_PROBLEM TO SOLVE_:
From the entries below, copy every line where the string "sentence" appears.

(Stored data)
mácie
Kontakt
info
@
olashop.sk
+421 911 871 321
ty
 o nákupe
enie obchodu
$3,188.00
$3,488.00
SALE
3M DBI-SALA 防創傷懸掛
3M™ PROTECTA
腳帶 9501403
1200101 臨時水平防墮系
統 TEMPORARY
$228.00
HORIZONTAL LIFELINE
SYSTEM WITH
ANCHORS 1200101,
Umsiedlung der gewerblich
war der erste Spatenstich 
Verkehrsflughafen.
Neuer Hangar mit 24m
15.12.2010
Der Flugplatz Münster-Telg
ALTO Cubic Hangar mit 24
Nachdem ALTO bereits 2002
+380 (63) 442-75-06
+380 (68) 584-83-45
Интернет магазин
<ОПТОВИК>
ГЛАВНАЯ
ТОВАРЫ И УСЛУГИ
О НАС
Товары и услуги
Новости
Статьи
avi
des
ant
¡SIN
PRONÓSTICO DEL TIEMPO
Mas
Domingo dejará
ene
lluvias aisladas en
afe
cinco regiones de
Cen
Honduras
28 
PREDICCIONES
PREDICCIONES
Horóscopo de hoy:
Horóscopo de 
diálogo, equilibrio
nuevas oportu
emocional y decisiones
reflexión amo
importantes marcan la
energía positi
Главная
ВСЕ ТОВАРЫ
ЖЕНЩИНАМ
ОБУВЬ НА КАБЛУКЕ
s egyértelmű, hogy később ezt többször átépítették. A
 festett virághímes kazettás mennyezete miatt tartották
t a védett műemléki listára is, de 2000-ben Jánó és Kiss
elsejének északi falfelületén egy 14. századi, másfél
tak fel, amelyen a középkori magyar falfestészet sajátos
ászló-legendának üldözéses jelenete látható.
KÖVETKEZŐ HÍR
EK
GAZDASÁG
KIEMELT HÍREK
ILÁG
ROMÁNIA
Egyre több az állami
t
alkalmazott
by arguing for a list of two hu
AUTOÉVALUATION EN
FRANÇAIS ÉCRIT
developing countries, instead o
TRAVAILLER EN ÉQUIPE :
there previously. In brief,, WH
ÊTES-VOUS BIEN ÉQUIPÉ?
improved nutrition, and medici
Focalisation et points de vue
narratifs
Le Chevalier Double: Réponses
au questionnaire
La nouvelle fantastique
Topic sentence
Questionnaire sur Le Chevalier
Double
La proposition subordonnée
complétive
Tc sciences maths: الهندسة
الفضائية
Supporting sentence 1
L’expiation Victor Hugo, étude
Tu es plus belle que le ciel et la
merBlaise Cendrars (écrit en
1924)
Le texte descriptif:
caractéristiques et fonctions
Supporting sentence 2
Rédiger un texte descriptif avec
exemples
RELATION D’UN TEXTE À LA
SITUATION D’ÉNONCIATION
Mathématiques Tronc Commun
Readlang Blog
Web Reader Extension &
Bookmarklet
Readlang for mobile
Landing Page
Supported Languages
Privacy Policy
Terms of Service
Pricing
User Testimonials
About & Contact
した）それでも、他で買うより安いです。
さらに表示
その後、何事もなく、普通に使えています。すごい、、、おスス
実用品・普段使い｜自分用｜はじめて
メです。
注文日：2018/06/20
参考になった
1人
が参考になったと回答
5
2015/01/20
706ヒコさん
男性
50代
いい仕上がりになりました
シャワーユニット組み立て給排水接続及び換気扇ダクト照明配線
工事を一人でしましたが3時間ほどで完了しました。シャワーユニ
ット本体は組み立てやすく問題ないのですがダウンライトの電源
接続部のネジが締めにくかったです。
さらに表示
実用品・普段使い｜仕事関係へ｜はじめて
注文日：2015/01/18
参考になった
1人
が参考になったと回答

_RESULT BELOW_:
Topic sentence
Supporting sentence 1
Supporting sentence 2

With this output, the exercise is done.